4 Things You Should Change About Your Job Search
Are you not feeling much love from your job applications? Perhaps you’re not getting many replies or interviews and you’re starting to feel as though you’re just throwing your CV into the wild with no idea where it actually ends up. If this sounds like you then maybe it’s time to make some changes to the way you’re job hunting.
Here are 4 things you could change about your job search to get better results.
Don’t bulk send your CV
When you’re job hunting you can feel as though you just want to send as many applications as you possibly can. You have over 10 tabs open with various jobs ready to fire out your CV and Cover Letter to each of them. Does this sound like you? If it does, you need to rethink your application process. We cannot stress enough the importance of catering your CV and Cover Letter to each application you make.
Yes, this will inevitably take more time and effort than just sending the same bog standard CV and Cover Letter, but it will probably give you much more joy with attaining interviews.
Read the job description, in particular the person specification, carefully and pick out some key words or skills that you will need for this role. If you believe that you have these skills and attributes yourself then add them into your CV and Cover Letter. Not only does this show the employer that you’re a good fit for the position, it also shows that you have actually read and retained information from the job ad.
Stop applying above your level
A great man once said ‘reach for the stars,’ but overreaching with your job applications doesn’t mean you’ll be able to bring it all back to you… (we’ll stop with the S Club 7 lyrics now!) Yes, it is always a good thing to have ambition and dream big, but if you’re a recent graduate applying for CEO or Manager positions it’s unlikely that you’ll get a lot of interviews.

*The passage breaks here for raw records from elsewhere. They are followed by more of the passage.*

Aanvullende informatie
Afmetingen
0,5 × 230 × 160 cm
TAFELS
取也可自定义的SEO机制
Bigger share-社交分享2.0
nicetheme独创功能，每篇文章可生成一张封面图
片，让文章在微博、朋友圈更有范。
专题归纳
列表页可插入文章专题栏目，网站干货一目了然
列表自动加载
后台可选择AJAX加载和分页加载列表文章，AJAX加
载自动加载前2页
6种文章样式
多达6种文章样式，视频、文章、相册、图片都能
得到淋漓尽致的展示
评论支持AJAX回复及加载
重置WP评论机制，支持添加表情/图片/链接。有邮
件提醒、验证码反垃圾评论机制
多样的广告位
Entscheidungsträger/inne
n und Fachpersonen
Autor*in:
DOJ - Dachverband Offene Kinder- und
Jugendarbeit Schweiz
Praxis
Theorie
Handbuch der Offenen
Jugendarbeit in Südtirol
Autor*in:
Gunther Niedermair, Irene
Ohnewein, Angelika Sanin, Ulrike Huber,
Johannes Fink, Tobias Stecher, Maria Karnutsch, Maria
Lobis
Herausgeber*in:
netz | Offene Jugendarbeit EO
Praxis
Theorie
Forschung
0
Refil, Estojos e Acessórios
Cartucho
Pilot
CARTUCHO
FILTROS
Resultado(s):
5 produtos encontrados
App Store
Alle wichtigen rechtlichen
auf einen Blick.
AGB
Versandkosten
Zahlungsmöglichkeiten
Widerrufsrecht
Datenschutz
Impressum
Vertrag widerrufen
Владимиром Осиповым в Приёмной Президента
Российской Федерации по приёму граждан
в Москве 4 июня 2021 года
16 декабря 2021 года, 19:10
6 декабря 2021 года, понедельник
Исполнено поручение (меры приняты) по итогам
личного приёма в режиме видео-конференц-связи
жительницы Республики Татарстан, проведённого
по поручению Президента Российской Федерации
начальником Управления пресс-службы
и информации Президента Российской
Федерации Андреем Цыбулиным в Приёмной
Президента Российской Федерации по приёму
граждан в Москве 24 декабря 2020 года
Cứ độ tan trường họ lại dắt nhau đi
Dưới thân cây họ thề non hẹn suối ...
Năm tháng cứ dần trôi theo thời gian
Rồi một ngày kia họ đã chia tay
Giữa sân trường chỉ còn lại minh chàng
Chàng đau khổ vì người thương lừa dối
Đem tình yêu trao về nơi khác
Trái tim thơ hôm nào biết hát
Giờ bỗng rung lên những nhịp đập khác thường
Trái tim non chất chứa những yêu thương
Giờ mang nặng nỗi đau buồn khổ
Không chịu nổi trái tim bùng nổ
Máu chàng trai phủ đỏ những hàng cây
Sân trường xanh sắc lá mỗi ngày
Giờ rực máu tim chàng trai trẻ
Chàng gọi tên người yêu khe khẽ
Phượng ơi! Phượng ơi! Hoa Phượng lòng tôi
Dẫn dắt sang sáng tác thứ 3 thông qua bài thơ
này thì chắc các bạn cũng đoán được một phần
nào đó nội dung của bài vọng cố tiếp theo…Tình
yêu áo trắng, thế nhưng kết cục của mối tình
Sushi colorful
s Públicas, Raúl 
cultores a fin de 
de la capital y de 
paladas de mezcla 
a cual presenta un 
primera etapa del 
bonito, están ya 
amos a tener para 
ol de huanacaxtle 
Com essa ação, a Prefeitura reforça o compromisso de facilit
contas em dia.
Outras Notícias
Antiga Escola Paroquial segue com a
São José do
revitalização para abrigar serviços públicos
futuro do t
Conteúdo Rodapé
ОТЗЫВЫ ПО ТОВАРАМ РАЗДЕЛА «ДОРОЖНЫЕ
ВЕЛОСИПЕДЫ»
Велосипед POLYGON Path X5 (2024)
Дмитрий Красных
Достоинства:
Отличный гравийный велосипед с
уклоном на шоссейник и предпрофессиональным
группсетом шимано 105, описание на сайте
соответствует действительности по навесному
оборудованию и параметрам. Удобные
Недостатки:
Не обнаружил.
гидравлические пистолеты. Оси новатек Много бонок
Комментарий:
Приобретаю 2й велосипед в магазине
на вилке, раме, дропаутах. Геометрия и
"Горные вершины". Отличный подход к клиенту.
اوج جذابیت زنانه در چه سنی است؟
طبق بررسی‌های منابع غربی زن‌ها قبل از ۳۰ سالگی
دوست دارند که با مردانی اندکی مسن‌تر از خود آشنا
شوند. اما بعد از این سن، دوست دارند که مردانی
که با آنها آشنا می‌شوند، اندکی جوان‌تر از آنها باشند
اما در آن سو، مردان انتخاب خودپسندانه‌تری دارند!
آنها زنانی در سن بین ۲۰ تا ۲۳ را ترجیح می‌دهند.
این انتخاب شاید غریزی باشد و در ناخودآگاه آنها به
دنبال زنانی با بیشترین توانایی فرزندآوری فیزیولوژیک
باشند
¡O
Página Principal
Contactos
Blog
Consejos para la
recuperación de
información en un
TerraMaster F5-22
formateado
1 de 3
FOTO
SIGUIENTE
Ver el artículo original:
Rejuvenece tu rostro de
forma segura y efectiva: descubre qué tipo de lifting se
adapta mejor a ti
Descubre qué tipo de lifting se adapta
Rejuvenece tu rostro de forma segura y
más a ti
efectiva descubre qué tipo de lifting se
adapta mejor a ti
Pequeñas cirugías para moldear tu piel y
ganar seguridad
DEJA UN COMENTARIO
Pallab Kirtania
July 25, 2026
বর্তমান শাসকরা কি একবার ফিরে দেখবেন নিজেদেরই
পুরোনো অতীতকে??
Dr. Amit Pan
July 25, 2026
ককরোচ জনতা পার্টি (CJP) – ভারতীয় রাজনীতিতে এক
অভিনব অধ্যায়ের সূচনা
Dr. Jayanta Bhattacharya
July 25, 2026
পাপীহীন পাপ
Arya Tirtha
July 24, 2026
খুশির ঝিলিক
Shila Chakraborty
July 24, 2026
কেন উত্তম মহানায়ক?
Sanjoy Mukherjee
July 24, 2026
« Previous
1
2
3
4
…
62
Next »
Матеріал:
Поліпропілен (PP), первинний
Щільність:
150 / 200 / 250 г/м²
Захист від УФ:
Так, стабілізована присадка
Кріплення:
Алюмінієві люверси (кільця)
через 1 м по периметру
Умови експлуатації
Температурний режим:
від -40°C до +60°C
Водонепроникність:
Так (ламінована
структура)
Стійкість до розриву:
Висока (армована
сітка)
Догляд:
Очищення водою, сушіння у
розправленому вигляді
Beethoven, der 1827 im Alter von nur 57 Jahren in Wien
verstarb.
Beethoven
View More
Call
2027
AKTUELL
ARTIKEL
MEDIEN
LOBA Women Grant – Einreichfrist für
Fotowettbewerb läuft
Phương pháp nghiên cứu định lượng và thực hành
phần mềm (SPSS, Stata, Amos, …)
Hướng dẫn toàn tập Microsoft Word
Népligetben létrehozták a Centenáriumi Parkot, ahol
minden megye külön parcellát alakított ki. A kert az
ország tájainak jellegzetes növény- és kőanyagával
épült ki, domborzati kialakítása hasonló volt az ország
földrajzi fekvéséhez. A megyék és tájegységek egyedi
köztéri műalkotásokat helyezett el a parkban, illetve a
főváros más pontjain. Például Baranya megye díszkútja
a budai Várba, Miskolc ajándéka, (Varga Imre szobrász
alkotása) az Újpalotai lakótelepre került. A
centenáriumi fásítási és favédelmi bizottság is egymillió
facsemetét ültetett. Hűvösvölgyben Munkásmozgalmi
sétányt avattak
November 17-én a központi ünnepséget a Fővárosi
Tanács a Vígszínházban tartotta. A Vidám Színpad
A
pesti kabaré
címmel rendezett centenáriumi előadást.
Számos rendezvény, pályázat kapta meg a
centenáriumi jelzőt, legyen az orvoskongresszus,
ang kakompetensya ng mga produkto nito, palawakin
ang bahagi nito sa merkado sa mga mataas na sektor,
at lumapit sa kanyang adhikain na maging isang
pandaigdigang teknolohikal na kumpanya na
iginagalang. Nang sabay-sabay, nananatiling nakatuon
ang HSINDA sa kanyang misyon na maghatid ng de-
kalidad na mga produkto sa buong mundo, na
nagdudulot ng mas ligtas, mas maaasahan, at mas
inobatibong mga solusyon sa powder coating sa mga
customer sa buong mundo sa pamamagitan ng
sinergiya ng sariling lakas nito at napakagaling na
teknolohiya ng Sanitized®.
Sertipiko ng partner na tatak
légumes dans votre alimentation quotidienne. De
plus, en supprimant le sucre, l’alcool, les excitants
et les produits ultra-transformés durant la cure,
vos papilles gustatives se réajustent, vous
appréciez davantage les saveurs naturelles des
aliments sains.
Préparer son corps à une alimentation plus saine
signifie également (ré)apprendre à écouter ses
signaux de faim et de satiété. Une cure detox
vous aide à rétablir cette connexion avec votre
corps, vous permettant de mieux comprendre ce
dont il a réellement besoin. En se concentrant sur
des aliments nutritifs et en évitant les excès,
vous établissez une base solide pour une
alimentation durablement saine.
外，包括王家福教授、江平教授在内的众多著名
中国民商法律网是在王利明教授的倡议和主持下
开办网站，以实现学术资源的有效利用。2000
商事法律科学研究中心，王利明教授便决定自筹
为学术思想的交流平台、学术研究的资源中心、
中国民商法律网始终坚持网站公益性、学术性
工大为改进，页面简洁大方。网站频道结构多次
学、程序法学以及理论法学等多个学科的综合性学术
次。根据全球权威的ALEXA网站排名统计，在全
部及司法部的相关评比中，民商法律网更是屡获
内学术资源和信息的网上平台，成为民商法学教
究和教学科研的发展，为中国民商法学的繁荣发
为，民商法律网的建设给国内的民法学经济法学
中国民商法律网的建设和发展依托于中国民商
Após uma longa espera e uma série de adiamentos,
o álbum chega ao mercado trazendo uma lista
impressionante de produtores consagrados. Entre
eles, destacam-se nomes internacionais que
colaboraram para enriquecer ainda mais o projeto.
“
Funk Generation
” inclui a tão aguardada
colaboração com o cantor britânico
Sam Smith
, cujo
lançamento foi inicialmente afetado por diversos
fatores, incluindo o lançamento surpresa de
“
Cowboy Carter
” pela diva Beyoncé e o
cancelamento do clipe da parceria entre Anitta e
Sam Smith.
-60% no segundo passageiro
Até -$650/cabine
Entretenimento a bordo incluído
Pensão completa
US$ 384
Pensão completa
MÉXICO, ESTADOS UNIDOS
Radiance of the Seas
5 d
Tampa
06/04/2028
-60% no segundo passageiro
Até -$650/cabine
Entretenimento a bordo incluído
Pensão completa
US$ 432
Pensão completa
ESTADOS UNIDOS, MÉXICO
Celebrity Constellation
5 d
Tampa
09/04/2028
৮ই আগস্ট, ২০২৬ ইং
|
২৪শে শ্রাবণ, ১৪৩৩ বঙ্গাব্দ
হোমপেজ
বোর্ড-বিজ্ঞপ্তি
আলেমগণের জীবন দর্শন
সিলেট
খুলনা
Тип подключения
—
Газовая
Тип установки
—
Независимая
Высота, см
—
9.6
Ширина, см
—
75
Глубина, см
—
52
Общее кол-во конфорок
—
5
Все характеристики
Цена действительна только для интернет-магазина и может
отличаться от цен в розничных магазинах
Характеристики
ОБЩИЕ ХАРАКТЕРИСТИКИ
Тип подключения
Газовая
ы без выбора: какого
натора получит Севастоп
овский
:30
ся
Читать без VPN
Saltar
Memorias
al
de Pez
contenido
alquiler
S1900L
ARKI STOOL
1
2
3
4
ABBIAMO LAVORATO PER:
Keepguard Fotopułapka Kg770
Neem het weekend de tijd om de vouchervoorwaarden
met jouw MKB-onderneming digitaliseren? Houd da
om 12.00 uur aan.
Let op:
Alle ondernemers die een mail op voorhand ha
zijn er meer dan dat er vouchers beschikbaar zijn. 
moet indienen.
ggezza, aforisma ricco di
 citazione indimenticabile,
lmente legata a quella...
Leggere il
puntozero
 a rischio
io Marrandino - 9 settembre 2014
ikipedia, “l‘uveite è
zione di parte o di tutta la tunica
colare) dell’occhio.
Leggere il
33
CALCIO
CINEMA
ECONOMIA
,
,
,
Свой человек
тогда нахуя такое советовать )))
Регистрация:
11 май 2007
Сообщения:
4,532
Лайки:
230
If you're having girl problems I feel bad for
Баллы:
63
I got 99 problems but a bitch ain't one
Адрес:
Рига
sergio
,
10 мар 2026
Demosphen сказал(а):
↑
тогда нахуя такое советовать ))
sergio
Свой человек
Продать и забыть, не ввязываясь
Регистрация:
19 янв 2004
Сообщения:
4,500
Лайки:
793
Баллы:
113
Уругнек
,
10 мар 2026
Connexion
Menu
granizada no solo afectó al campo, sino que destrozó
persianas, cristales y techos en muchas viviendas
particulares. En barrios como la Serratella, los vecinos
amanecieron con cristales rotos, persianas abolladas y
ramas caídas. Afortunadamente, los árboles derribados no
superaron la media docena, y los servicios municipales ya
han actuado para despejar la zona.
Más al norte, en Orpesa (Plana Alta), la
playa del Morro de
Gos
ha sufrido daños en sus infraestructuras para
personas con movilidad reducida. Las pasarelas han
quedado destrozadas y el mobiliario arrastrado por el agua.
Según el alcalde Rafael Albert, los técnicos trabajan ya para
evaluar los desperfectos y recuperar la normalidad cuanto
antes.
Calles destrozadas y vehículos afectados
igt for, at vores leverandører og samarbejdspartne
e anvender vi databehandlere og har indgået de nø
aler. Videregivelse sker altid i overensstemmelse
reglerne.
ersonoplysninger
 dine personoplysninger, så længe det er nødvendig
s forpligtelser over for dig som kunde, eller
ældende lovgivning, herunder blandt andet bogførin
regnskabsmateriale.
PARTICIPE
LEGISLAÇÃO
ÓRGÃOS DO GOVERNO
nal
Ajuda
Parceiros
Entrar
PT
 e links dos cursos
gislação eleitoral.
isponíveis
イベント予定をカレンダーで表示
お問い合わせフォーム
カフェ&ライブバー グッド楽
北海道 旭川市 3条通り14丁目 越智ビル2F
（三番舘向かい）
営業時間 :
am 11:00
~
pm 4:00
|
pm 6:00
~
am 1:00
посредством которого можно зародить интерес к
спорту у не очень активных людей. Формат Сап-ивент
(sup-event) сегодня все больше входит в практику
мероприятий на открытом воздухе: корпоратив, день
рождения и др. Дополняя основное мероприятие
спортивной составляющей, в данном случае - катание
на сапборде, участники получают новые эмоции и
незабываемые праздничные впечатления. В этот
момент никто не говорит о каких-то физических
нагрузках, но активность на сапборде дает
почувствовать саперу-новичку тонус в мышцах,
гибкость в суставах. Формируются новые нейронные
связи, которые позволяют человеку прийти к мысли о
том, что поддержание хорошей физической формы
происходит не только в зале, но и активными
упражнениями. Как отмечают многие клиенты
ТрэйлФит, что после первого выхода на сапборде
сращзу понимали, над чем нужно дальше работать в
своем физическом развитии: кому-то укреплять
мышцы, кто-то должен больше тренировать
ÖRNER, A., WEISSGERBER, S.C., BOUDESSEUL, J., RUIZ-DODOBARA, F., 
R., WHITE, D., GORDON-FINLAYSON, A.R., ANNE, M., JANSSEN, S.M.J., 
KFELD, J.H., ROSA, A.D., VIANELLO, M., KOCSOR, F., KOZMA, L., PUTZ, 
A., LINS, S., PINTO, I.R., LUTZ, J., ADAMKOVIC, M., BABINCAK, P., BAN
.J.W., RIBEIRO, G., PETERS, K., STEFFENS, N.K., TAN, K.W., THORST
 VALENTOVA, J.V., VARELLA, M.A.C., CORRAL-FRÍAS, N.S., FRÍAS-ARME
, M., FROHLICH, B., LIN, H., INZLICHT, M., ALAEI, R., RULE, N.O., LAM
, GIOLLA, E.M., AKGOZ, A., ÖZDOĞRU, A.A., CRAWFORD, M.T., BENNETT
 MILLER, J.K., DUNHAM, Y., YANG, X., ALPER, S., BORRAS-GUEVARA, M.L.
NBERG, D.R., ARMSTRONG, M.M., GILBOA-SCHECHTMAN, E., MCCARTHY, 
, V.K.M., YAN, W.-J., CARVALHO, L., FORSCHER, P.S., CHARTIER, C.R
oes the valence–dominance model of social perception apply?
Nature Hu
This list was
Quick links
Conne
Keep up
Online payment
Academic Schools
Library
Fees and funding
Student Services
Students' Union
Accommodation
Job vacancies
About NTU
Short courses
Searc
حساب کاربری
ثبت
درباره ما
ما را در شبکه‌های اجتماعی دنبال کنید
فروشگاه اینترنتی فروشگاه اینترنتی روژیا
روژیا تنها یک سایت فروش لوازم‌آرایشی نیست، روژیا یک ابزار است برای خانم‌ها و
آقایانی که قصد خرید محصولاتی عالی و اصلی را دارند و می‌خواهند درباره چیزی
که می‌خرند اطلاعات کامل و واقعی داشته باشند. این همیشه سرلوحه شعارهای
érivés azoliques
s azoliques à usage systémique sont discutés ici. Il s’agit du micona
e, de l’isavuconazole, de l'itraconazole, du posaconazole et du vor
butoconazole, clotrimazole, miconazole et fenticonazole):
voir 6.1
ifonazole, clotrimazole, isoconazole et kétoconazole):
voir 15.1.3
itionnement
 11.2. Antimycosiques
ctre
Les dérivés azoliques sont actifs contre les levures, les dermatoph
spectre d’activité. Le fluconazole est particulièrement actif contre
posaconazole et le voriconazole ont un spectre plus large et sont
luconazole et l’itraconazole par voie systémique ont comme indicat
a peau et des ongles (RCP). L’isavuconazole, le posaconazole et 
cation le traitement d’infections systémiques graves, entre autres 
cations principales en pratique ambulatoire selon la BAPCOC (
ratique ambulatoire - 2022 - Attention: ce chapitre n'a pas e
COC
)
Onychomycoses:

Job hunting is exhausting enough, so don’t make it harder for yourself by using energy applying for positions you know you aren’t qualified for. Try searching for jobs by ‘entry level’ and then refine your results by your own experiences and only apply for the roles you know you’re qualified for. This will save you time and energy.
Don’t be afraid to ask for feedback
If you’ve been rejected from an interview, or perhaps even before the interview stage, gaining feedback can be invaluable to improving your job search. It’s important to email the employer and ask her/him to provide you with reasons why you’ve been unsuccessful at this time. Take on board the feedback and use it to change the way you come across in an interview, or even how you present yourself in your CV and Cover Letter.
If you need more tips on writing the perfect CV or Cover Letter take a look at our top-notch advice here.
Don’t be too keen
Of course it’s always important to be enthusiastic and energetic with your job search but how keen is too keen? Yes, research the company online prior to an interview. No, do not connect with your interviewer on LinkedIn. There is a definite line between enthusiastic and inappropriate when looking for a job. Always be professional and don’t chase your potential employer for an answer. Let them contact you first.